I talked with politicians here in Sudbury, and in Ottawa, and when I spoke to one of them again last fall, he told me they are afraid to do anything new, because they might be ousted from government. So what was it all worth? Maybe it appeased my own conscience a bit, but nothing really changed.
AC: So are you going to give up and abandon efforts on the political front? Fabricate a few cosmetic corrections to your lifestyle, and tell your grandchildren you tried your best?
EGB: Well . . . I don’t know. And frankly, you berating me all the time isn’t helping. Can’t I at least have a day off from you once in a while? Besides, I thought we were going to talk about how human and planetary health overlap. As least a pediatrician like me can claim some competence on the health front.
AC: If the planetary ecosystem collapses, there won’t be any human health! People can't be healthy if the planet is sick!

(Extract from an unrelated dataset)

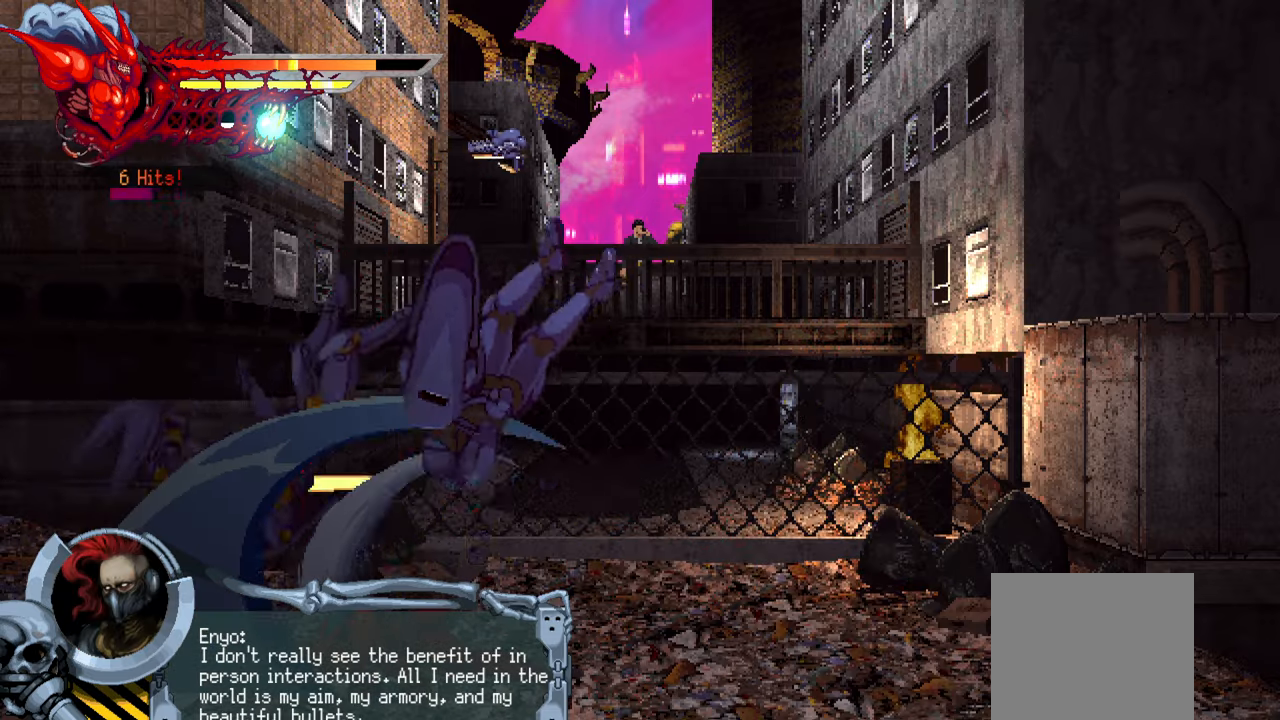
{"buttons": ["DPAD_LEFT"], "right_stick": "center", "events": [[50, "SQUARE", "up"], [116, "SQUARE", "down"], [183, "SQUARE", "up"], [250, "SQUARE", "down"], [333, "SQUARE", "up"], [400, "SQUARE", "down"], [466, "SQUARE", "up"]]}
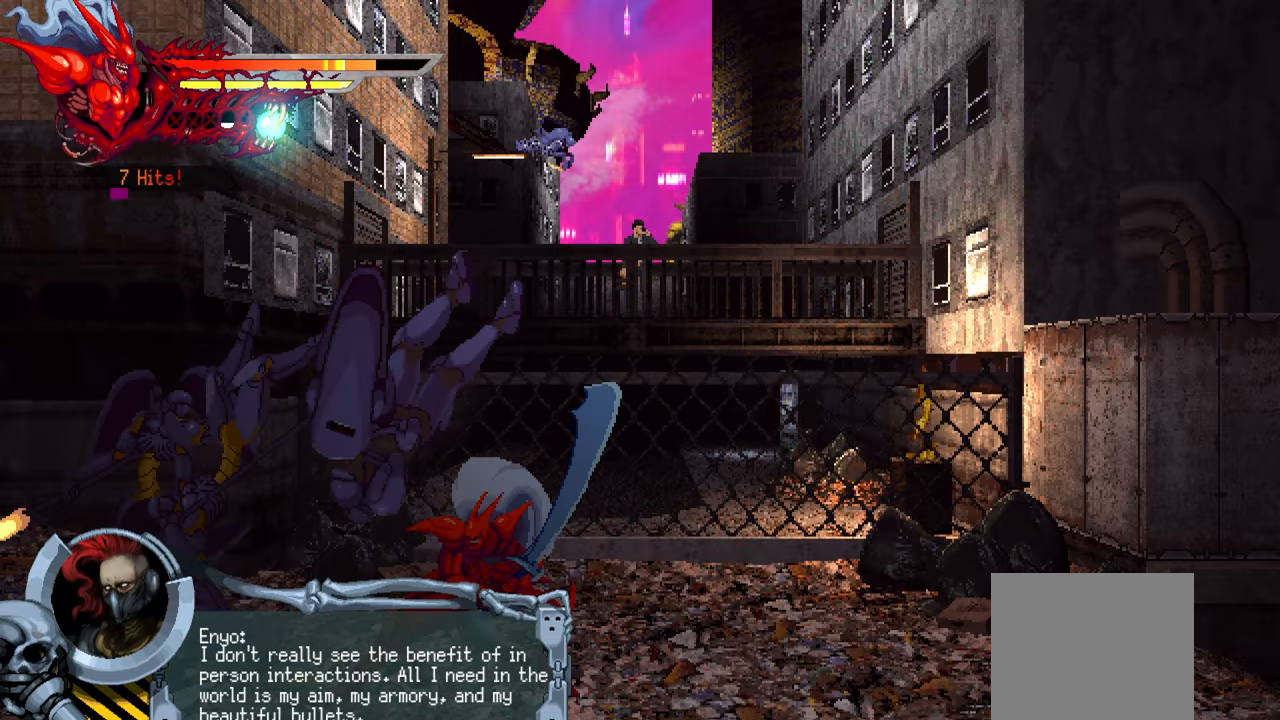
{"buttons": ["SQUARE", "DPAD_LEFT"], "right_stick": "center", "events": [[33, "SQUARE", "down"], [116, "SQUARE", "up"], [166, "SQUARE", "down"], [250, "SQUARE", "up"], [316, "SQUARE", "down"], [383, "SQUARE", "up"], [466, "SQUARE", "down"]]}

EGB: You know, AC, when you say stuff like that, you shouldn’t BLAME me for feeling hopeless.
AC: I’m only trying to raise your level of ALARM. ALARM underlies ACTION.
EGB: Yeah, and it can also paralyse, so watch out. You, my friend, risk doing more harm than good with all your dire warnings. Push me too far and I might just drop out altogether.
AC: Take heart. I exhort you not to abandon ship. I just glimpsed an opinion piece in the New York Times called “How to Stop Freaking Out and Tackle Climate Change”. Therein you may imbibe some desperately needed wisdom and succour.
EGB: You and your antiquated words and expressions . . . even I can’t understand you sometimes.